Die Kommunistische Partei (Schweiz) lädt am kommenden Wochenende vom 8. und 9. November in Arbedo TI zu ihrem 25. Parteitag. «Neutralität, Frieden und Arbeit!» ist ein umfangreiches Thesenpapier betitelt, das vom ZK zuhanden des Parteitags verabschiedet wurde. Es stellt eine grosse programmatische Auslegeordnung dar. Zum marxistischen Verständnis für Feminismus, zum grossen Missstand im Gesundheitswesen sowie zur Positionierung der Partei in der Frage «Digitaler Wandel und Souveränität» liegen dem Parteitag Anträge für Resolutionen vor.
Das umfangreiche Thesenpapier, das die Parteileitung der KP Schweiz am kommenden 8. und 9. Dezember 2025 den Delegierten vorlegt, gliedert sich in 4 Teile, die wiederum in übersichtliche Unterabschnitte aufgeteilt sind. Von der strategischen Ausrichtung der Partei im nationalen und internationalen Kontext wird ein Bogen gespannt über Neutralität, Militarismus, Schule, Service public, Kooperationen bis zur parteiinternen Arbeit.

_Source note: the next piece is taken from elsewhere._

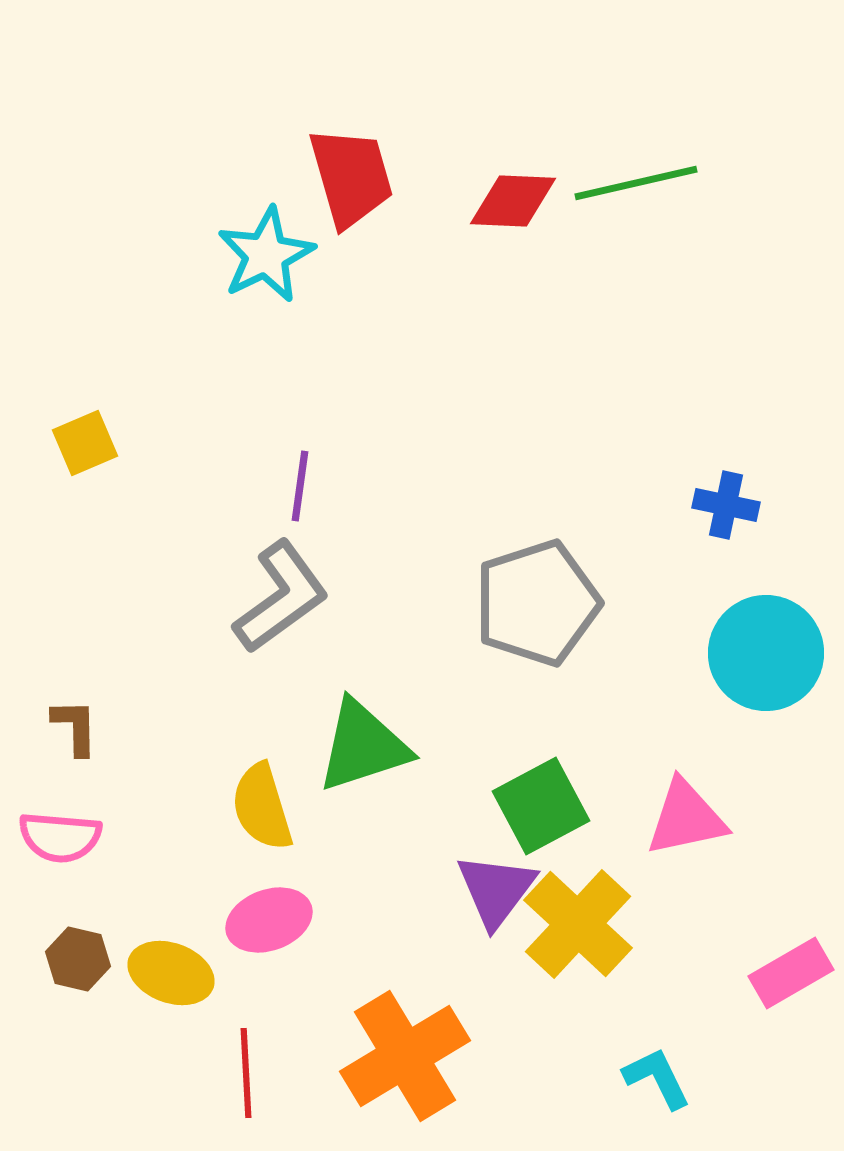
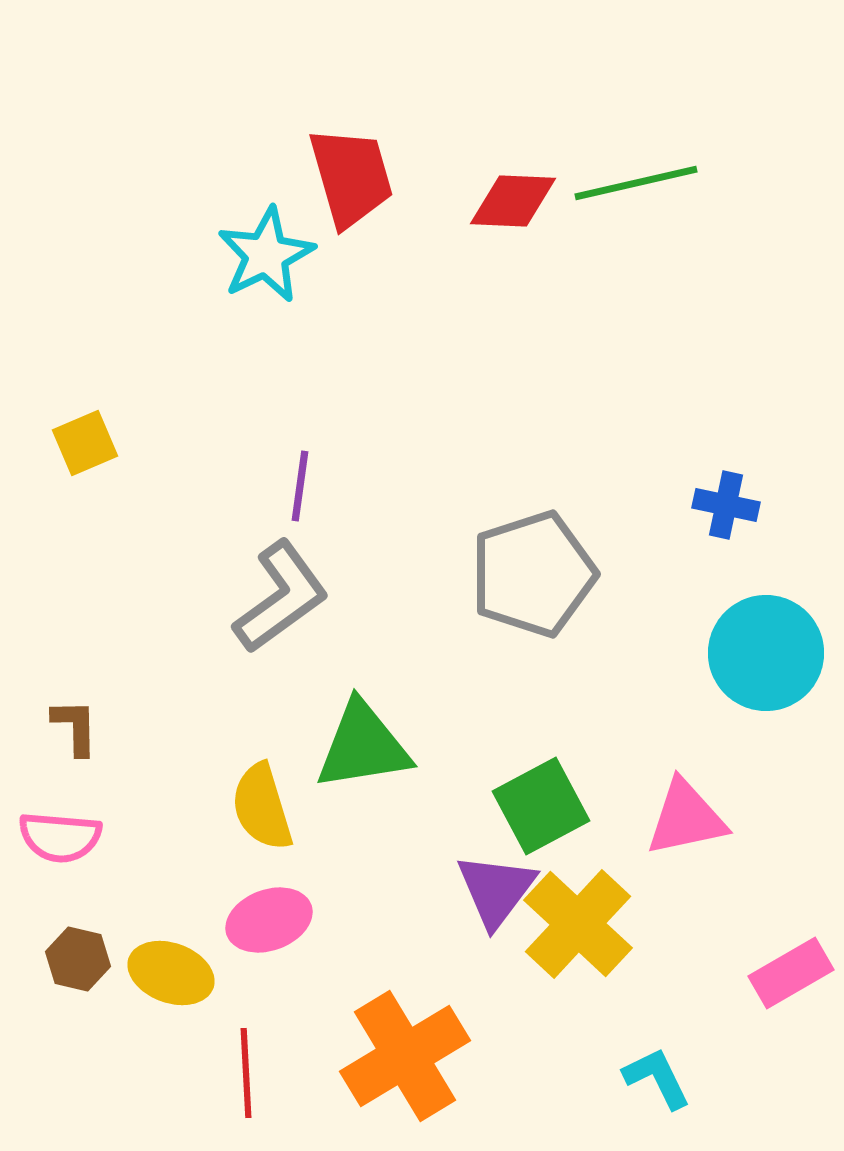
gray pentagon: moved 4 px left, 29 px up
green triangle: rotated 9 degrees clockwise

Die strategische Ausrichtung
Der Konflikt zwischen dem atlantischen Imperialismus und dem Multipolarismus ist gegenwärtig der grundlegende Widerspruch. Das hält das Zentralkomitee der Kommunistischen Partei (Schweiz) in der Einleitung zu den Thesen zum 25. Parteitag fest. Das ZK kann dabei darauf hinweisen, dass die KP bereits vor 10 Jahren diese Feststellung gemacht und in der Folge als erste und einzige Schweizer Partei die Öffnung gegenüber den BRICS programmatisch zu ihren Prioritäten gemacht hat. War schon am letzten Kongress 2021 eine anhaltende Dynamik hin zu einer multipolaren Welt zu verzeichnen, hat sich die Entwicklung seither dramatisch beschleunigt. «Der Krieg in der Ukraine … stellt einen historischen Wendepunkt von epochaler Bedeutung dar», heisst es in den KP-Thesen. Nationen, die bis vor kurzem noch dem Joch neokolonialer Herrschaft unterworfen waren, sind nun in der Lage, sich der Erpressung und Anmassung des Imperialismus zu widersetzen. Ein neuer, zusätzlicher Faktor trägt das seine dazu bei: Über die BRICS+-Staaten, die Eurasische Wirtschaftsunion, die Schanghaier Organisation für Zusammenarbeit (SCO) usw. entwickeln sich Alternativen zu den bisher dominierenden internationalen Strukturen wie dem IWF oder SWIFT. Der Prozess einer zunehmenden wirtschaftlichen, politischen und militärischen Kooperation zwischen sozialistischen und noch kapitalistischen Staaten, die aber «faktisch einen antiimperialistischen Charakter haben», festigt sich, wie die KP im Thesenpapier vermerkt. Die in Teilen der kommunistischen Bewegung gehegte Theorie der «imperialistischen Pyramide», nach der Konflikte generell «inter-imperialistisch» einzustufen wären, wird von der KP Schweiz hingegen nach wie vor abgelehnt, weil sie zur Lähmung des antiimperialistischen Kampfes führt.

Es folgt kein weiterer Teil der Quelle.